- _Task prompt_: Skip all pictures, then copy the lines from the start of the data through the line with "Scandza shall conduct", keeping both ends.

- _Dataset_:
┏━━
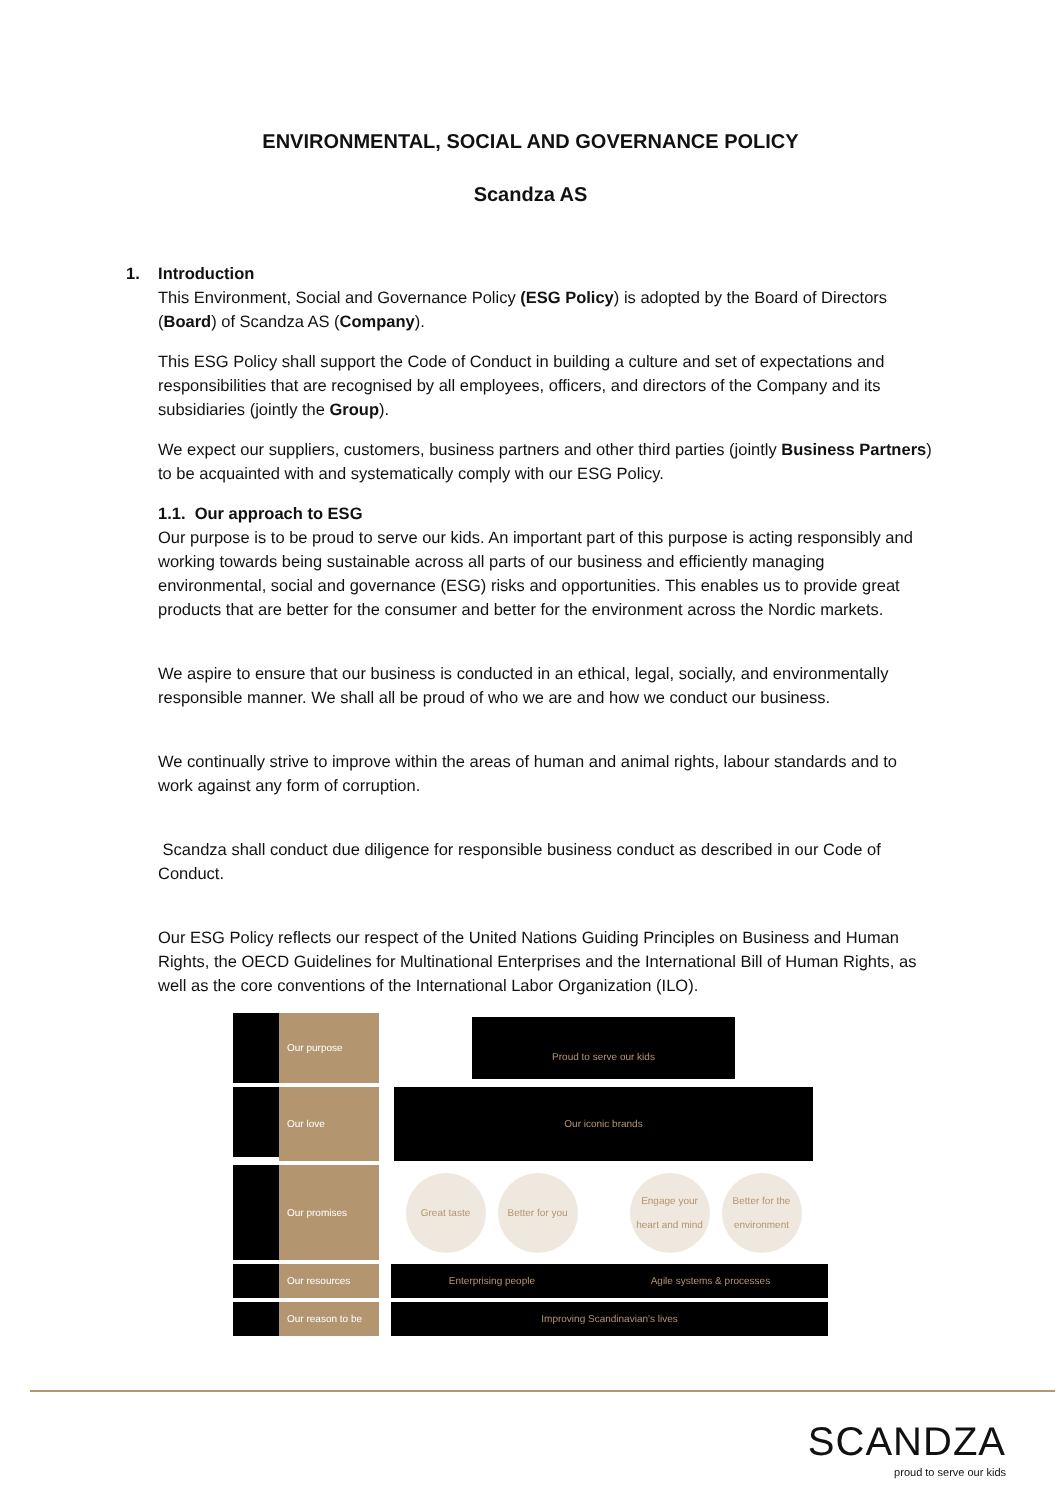ENVIRONMENTAL, SOCIAL AND GOVERNANCE POLICY
Scandza AS
1. Introduction
This Environment, Social and Governance Policy (ESG Policy) is adopted by the Board of Directors (Board) of Scandza AS (Company).
This ESG Policy shall support the Code of Conduct in building a culture and set of expectations and responsibilities that are recognised by all employees, officers, and directors of the Company and its subsidiaries (jointly the Group).
We expect our suppliers, customers, business partners and other third parties (jointly Business Partners) to be acquainted with and systematically comply with our ESG Policy.
1.1. Our approach to ESG
Our purpose is to be proud to serve our kids. An important part of this purpose is acting responsibly and working towards being sustainable across all parts of our business and efficiently managing environmental, social and governance (ESG) risks and opportunities. This enables us to provide great products that are better for the consumer and better for the environment across the Nordic markets.
We aspire to ensure that our business is conducted in an ethical, legal, socially, and environmentally responsible manner. We shall all be proud of who we are and how we conduct our business.
We continually strive to improve within the areas of human and animal rights, labour standards and to work against any form of corruption.
Scandza shall conduct due diligence for responsible business conduct as described in our Code of Conduct.
Our ESG Policy reflects our respect of the United Nations Guiding Principles on Business and Human Rights, the OECD Guidelines for Multinational Enterprises and the International Bill of Human Rights, as well as the core conventions of the International Labor Organization (ILO).
Our purpose
Proud to serve our kids
Our love
Our iconic brands
Our promises
Great taste Better for you Engage your heart and mind Better for the environment
Our resources
Enterprising people Agile systems & processes
Our reason to be
Improving Scandinavian's lives
SCANDZA
proud to serve our kids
┗━━
- _Result for this task_:
ENVIRONMENTAL, SOCIAL AND GOVERNANCE POLICY
Scandza AS
1. Introduction
This Environment, Social and Governance Policy (ESG Policy) is adopted by the Board of Directors (Board) of Scandza AS (Company).
This ESG Policy shall support the Code of Conduct in building a culture and set of expectations and responsibilities that are recognised by all employees, officers, and directors of the Company and its subsidiaries (jointly the Group).
We expect our suppliers, customers, business partners and other third parties (jointly Business Partners) to be acquainted with and systematically comply with our ESG Policy.
1.1. Our approach to ESG
Our purpose is to be proud to serve our kids. An important part of this purpose is acting responsibly and working towards being sustainable across all parts of our business and efficiently managing environmental, social and governance (ESG) risks and opportunities. This enables us to provide great products that are better for the consumer and better for the environment across the Nordic markets.
We aspire to ensure that our business is conducted in an ethical, legal, socially, and environmentally responsible manner. We shall all be proud of who we are and how we conduct our business.
We continually strive to improve within the areas of human and animal rights, labour standards and to work against any form of corruption.
Scandza shall conduct due diligence for responsible business conduct as described in our Code of Conduct.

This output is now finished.